What the task requires: In the records below, find each line containing the word "circle" and copy it.

Saved data entries:
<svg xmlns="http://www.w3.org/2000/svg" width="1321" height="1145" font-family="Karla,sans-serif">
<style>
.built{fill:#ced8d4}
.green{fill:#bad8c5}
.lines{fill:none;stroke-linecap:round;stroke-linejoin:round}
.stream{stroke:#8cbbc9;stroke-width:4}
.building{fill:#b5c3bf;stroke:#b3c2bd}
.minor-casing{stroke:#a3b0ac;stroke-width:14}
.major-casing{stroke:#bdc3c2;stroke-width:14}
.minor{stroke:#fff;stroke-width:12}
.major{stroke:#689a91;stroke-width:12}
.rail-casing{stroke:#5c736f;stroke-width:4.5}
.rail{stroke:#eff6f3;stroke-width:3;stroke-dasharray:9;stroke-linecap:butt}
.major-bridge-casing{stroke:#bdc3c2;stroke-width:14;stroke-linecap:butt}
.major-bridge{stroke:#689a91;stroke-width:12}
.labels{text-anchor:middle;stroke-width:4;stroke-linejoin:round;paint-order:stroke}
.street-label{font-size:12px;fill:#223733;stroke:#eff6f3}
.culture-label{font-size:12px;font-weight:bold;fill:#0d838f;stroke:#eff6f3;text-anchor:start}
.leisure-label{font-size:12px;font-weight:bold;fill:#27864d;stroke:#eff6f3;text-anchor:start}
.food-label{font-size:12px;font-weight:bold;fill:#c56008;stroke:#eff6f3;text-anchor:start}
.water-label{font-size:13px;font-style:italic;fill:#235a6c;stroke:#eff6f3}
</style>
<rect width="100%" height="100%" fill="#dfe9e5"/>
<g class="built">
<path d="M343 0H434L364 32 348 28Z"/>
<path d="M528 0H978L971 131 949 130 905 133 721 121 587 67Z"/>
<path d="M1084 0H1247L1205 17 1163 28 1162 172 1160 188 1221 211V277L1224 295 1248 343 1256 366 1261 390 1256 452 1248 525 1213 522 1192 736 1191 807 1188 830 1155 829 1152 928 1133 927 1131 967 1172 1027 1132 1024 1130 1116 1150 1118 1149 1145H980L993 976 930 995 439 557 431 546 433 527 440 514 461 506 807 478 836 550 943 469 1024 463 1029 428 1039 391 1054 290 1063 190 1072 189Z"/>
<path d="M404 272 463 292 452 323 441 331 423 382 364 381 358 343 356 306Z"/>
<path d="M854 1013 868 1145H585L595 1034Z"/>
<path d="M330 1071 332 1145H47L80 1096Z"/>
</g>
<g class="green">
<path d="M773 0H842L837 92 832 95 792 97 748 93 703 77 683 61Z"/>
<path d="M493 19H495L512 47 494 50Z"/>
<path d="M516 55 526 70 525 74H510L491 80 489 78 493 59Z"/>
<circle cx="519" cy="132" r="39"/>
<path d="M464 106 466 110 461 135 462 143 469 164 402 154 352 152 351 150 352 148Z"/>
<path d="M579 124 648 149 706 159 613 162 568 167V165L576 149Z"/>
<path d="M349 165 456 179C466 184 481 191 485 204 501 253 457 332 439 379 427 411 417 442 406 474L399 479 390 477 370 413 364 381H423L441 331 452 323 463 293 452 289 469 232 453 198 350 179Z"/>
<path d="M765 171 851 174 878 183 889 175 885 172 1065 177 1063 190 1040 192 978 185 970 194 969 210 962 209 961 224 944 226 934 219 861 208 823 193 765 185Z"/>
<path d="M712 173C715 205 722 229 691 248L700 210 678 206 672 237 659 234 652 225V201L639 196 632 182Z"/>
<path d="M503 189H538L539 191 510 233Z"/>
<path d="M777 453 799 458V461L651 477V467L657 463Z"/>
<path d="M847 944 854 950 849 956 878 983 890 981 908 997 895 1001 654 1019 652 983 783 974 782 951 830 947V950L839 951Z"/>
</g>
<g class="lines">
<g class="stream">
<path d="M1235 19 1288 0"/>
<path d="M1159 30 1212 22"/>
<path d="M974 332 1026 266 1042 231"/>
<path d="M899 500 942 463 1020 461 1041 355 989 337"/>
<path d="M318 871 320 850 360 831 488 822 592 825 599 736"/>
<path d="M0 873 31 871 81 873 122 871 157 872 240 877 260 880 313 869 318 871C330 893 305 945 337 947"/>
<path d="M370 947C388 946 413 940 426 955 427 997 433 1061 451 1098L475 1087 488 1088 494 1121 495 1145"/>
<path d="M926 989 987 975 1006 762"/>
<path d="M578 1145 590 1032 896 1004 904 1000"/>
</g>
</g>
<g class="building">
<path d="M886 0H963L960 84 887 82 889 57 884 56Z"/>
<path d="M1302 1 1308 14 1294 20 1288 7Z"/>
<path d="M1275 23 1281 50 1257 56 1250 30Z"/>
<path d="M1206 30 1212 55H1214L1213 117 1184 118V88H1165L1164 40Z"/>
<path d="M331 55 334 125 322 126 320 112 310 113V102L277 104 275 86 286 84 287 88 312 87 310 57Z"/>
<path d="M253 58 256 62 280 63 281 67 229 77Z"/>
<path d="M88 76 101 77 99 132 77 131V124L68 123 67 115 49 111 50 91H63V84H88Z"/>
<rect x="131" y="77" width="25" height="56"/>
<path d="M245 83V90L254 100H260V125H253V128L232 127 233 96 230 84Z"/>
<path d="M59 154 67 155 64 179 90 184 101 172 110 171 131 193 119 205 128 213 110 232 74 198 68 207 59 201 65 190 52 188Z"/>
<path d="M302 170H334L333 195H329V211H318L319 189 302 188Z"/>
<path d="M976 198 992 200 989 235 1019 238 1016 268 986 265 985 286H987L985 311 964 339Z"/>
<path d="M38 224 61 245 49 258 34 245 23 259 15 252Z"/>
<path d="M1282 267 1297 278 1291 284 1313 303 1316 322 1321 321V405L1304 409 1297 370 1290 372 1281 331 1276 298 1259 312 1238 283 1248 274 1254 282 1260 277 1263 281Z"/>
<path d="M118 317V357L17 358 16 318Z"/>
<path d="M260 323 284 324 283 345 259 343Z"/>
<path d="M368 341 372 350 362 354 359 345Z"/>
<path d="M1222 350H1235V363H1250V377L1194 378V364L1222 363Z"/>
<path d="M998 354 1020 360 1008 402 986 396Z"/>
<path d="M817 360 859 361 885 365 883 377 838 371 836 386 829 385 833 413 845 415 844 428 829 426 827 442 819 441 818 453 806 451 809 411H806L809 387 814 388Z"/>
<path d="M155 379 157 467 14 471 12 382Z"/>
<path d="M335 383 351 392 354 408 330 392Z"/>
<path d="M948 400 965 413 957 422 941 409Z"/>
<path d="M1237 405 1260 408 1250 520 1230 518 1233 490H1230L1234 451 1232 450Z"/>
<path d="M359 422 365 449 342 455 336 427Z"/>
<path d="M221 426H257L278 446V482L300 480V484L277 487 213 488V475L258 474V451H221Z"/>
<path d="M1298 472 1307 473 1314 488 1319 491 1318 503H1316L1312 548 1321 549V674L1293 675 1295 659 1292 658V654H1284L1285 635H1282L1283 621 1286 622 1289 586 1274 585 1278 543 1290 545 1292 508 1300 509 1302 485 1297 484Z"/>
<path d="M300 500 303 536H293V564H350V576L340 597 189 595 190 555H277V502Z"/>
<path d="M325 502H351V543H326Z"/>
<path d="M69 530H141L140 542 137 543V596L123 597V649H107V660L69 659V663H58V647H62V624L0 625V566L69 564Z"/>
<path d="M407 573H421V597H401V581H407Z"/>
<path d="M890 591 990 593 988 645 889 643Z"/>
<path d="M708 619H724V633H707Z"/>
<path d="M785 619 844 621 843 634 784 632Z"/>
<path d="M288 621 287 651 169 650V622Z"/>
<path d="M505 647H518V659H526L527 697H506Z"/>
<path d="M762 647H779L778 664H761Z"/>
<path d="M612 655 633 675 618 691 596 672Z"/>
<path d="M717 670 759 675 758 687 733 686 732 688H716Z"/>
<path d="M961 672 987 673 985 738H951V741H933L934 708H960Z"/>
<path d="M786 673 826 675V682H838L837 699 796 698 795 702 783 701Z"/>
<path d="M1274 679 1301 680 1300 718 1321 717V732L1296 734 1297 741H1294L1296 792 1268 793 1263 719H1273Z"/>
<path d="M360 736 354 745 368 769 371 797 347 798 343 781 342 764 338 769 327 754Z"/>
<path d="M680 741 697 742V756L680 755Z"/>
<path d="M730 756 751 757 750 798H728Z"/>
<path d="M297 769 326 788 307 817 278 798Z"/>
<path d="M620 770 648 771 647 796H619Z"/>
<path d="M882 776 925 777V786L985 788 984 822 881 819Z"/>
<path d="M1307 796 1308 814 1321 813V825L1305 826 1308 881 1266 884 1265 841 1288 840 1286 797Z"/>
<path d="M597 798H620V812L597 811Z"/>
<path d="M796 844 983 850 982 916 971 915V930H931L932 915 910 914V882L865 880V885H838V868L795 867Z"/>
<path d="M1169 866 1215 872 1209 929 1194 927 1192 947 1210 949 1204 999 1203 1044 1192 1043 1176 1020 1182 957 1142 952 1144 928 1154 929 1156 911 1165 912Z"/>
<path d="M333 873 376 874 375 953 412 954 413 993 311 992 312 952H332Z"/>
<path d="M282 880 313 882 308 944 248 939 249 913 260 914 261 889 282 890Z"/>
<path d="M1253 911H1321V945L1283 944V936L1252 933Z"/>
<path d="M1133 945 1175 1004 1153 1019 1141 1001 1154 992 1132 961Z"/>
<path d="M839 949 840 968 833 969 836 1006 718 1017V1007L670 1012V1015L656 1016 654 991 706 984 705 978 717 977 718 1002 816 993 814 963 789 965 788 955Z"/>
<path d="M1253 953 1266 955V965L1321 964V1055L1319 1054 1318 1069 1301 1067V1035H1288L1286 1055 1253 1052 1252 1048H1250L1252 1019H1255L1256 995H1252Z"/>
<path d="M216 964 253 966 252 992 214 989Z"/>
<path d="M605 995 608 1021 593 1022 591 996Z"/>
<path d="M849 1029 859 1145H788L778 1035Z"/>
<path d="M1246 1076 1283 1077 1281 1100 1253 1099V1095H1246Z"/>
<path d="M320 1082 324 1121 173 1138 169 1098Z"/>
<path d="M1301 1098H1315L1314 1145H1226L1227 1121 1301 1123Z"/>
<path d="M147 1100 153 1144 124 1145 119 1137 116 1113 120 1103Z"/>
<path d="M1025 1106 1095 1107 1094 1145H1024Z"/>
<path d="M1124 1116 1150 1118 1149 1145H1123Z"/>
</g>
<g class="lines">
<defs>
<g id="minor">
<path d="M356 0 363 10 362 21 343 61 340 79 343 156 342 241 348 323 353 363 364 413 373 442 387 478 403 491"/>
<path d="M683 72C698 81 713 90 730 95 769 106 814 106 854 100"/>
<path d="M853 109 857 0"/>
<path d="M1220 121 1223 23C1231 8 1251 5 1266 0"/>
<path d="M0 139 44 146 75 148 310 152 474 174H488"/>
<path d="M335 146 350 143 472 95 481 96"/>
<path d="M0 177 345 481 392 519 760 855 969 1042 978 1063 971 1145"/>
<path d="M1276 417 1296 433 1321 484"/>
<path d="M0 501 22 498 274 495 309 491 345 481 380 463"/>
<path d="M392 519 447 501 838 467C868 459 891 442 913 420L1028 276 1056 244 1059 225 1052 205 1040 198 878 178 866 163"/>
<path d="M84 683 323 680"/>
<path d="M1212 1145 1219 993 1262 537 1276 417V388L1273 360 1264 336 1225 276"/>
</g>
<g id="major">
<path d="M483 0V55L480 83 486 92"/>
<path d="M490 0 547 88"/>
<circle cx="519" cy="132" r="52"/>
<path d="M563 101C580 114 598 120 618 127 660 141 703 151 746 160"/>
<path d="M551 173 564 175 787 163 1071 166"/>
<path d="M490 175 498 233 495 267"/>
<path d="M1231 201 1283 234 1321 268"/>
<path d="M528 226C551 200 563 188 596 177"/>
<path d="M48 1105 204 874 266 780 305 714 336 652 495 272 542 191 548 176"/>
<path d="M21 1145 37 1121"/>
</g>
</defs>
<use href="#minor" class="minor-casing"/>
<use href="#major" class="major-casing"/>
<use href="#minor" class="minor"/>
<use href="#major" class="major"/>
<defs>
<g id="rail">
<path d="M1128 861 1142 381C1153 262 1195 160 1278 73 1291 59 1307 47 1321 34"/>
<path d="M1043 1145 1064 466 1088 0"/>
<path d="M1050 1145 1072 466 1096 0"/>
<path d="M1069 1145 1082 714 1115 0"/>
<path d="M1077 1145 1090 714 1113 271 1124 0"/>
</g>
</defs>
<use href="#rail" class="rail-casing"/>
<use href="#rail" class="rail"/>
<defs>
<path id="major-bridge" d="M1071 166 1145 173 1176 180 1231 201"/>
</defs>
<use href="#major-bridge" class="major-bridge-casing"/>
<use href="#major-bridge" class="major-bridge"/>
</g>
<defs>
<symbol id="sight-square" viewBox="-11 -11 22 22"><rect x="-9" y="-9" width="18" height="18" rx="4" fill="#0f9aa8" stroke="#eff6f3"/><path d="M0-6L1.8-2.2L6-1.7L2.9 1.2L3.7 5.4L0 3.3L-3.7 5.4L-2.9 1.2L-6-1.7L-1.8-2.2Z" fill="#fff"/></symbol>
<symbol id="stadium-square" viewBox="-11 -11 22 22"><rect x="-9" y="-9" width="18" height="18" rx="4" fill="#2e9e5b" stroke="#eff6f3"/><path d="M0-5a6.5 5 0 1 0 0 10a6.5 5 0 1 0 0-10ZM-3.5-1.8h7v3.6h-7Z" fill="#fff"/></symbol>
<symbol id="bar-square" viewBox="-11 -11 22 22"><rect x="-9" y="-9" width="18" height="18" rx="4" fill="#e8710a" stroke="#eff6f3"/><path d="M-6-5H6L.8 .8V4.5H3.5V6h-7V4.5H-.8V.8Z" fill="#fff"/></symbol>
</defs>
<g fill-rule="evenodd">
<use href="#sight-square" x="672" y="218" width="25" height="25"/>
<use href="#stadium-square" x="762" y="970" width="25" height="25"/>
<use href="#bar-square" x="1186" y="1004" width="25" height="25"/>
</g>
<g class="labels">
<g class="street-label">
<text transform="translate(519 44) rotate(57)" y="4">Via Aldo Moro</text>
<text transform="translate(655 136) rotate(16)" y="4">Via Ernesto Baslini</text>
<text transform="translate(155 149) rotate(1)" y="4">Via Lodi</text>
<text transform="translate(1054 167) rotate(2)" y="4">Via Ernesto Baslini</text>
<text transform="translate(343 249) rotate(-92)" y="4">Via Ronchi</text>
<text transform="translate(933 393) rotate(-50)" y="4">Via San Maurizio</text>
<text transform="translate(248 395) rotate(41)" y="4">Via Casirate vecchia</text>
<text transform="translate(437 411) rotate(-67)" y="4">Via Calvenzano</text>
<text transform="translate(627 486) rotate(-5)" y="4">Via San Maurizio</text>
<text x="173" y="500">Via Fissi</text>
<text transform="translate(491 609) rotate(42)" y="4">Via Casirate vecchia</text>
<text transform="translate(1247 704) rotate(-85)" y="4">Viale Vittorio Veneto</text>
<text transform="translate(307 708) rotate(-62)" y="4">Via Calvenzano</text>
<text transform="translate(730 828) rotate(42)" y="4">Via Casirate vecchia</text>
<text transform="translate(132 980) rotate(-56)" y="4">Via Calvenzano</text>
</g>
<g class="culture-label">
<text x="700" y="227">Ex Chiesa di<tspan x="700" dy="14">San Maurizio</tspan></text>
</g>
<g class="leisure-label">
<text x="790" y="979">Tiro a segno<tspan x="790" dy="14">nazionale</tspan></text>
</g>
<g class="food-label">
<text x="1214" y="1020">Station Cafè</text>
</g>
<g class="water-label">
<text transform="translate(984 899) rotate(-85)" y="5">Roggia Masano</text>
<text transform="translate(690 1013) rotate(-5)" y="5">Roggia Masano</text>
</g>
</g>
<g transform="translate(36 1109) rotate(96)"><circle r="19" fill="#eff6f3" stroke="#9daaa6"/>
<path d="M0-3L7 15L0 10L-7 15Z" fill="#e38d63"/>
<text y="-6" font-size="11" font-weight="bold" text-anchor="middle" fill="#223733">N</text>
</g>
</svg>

Response to this exercise:
<circle cx="519" cy="132" r="39"/>
<circle cx="519" cy="132" r="52"/>
<g transform="translate(36 1109) rotate(96)"><circle r="19" fill="#eff6f3" stroke="#9daaa6"/>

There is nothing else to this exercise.